Neue Wachstumsimpulse für den E-Mobility-Markt könnten von den Städten ausgehen. Gemeindeverwaltungen sind verpflichtet, bis zum Jahr 2025 weitere Teile ihr Dienstfahrzeugflotte auf Elektromodelle umzustellen. Ähnliche Vorgaben gibt es auch für Busse.

Großstädte wollen Umweltzonen einführen. Alte Diesel- und Benzinfahrzeuge dürfen ab Juli 2024 nicht mehr in Krakau fahren. Für bestimmte Fahrzeuge gibt es Ausnahmen. Warschau denkt ebenfalls über Umweltzonen nach. Bis zum Sommer 2023 läuft eine öffentliche Beratung. Die Altersgrenzen für zugelassene Fahrzeuge sollen Schritt für Schritt steigen. Ab 2032 wären laut Zeitungsberichten rund 27 Prozent des heutigen Fuhrparks von einem Fahrverbot betroffen. Wenig überraschend ist die Debatte um die Umweltzonen sehr aufgeladen.

Fahrzeugbauer wollen mehr grüne Energie

Hitzig verlaufen auch die Diskussionen rund um den Bau von Windkraftanlagen. Die Abstandsregelungen seien zu streng - sagen Automobilunternehmen, die mit grünem Strom produzieren wollen.
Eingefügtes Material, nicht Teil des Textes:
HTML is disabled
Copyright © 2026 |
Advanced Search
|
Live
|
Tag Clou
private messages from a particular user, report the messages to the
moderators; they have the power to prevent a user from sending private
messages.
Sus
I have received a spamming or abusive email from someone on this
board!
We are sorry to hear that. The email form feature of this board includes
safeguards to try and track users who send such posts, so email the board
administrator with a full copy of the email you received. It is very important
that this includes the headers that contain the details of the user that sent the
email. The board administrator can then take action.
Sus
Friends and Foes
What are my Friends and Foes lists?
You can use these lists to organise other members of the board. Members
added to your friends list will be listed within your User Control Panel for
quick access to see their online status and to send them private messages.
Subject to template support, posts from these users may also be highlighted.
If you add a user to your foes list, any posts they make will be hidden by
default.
Erneuerbare Energien haben bislang nur einen geringen Anteil am polnischen Strommix. Windkraft soll das ändern. Nachdem Polens Regierungskoalition eine Reform der Abstandsflächen wieder abgeschwächt hatte, meldete sich der deutsche Automobilbauer Mercedes-Benz zu Wort.

Das Unternehmen warnt gemeinsam mit anderen Firmen und Branchenverbänden in einem offenen Brief: „Ohne grüne Energie läuft die polnische Wirtschaft Gefahr, ihre Wettbewerbsfähigkeit und Marktattraktivität zu verlieren“. Die Leiterin der Unternehmenskommunikation von Mercedes-Benz Manufacturing Poland, Dr. Ewa Łabno-Falęcka, fügte auf einer Konferenz hinzu: "Ein ausländischer Investor fragt heute zuerst, ob grüne Energie verfügbar sein wird".